On the other hand, the EDPB left largely intact its severe preliminary advice from November 10, 2020 that there are two scenarios in which no safeguard measures can be completely effective to remove the risk of foreign government surveillance. This admonishment means that, in the EDPB’s view, data transfers of these types from the EU utilizing SCCs should not occur at all. Both situations arise where end-to-end encryption of data is technically inconsistent with the desired uses: where the importer is either a cloud services provider that needs access to data in the clear from the exporter, or an entity conducting shared business purposes with the exporter (such as a help desk for customers or a corporate human resources office). The unavailability of SCCs for these types of data transfers to the United States and other third countries remains a potentially significant problem. The Board did, however, open one new potential loophole – the possibility for a company to demonstrate that a foreign surveillance authority does not apply to it “in practice”—although its utility remains to be seen.

While hopes of a quick ‘win’ for transatlantic data transfers at the US-EU summit did not materialize at the summit, some recent progress has been made. The Commission’s new SCCs offer important guidance to companies worldwide, particularly in America, that have been coping with the uncertainty that followed the Schrems II ruling. The EDPB’s definitive recommendations on supplemental measures also provide much-needed clarity in handling the fraught issue of government access to personal data.

Arriving at a successor to the Privacy Shield Framework is still the looming major hurdle to a return to relative stability for transatlantic data transfers. The longer it takes, the more likely it becomes that European data protection authorities in the meantime will take action of their own accord to interrupt data transfers to the United States, and the greater the temptation for EU member state governments to choose local digital service providers not subject to the reach of U.S. surveillance laws. These trends are already evident, and the U.S. government needs to act swiftly and decisively to counteract them.
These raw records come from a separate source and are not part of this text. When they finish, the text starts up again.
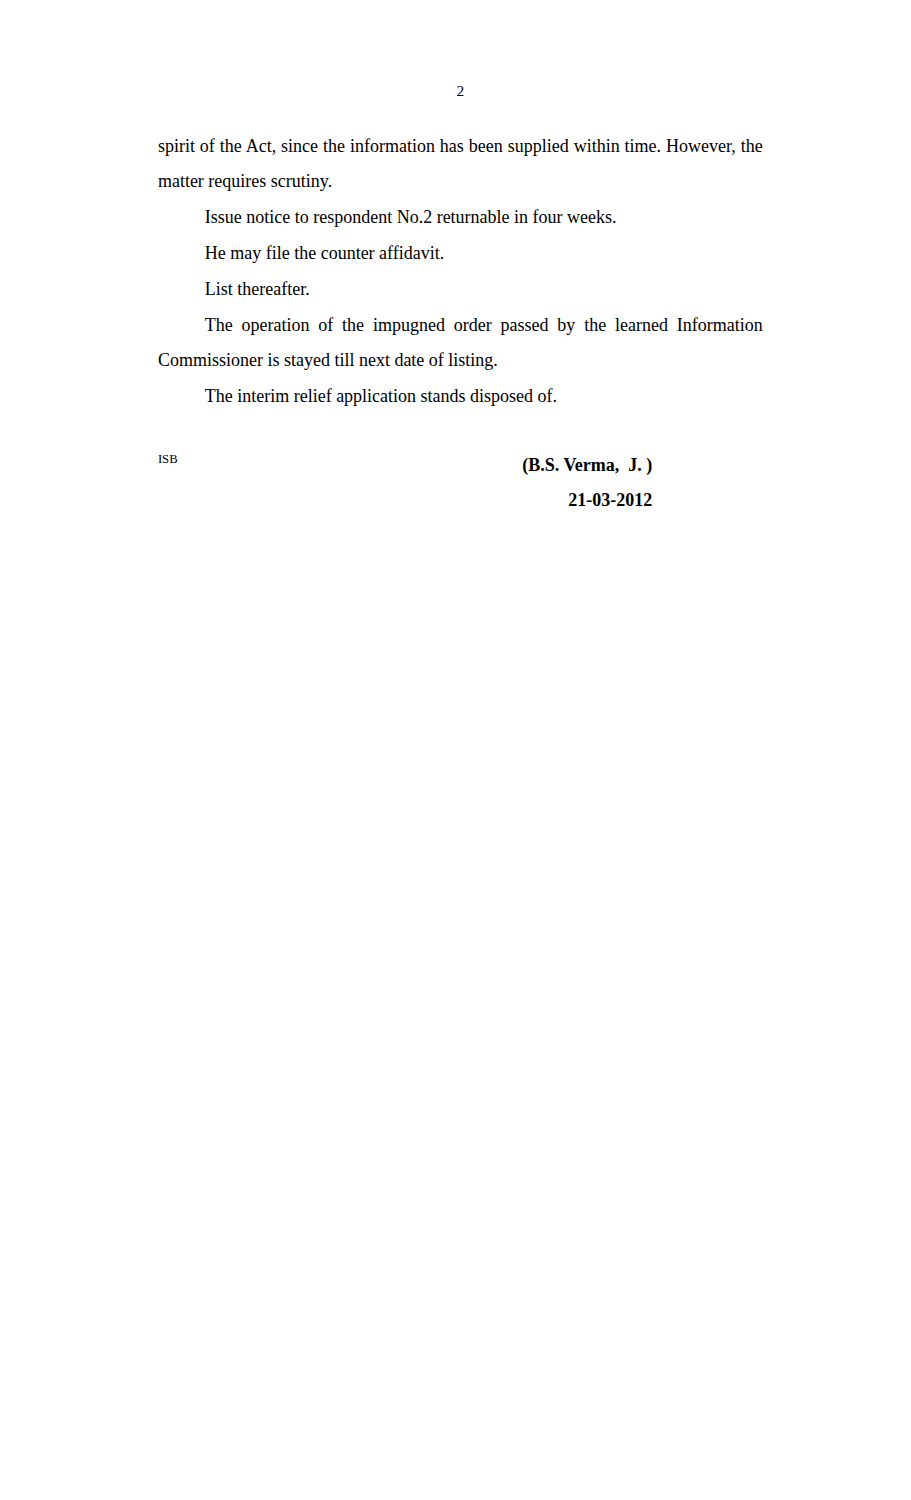2
spirit of the Act, since the information has been supplied within time. However, the matter requires scrutiny.
Issue notice to respondent No.2 returnable in four weeks.
He may file the counter affidavit.
List thereafter.
The operation of the impugned order passed by the learned Information Commissioner is stayed till next date of listing.
The interim relief application stands disposed of.
ISB
(B.S. Verma, J. )
21-03-2012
Biden himself is no stranger to the continuing challenge for the United States of balancing security and privacy interests with the European Union. As Vice-President in 2010, he addressed the European Parliament in a successful effort to achieve its approval of an agreement allowing transfer of banking transaction data to the U.S. Terrorist Finance Tracking Program. Five years later, he spoke with Commission then-President Jean-Claude Juncker as the Privacy Shield Framework was nearing completion. Biden’s presidential trip to Europe as his first foreign destination has built tangible transatlantic goodwill. That will prove important as his administration strains to settle the latest data privacy dispute with Brussels.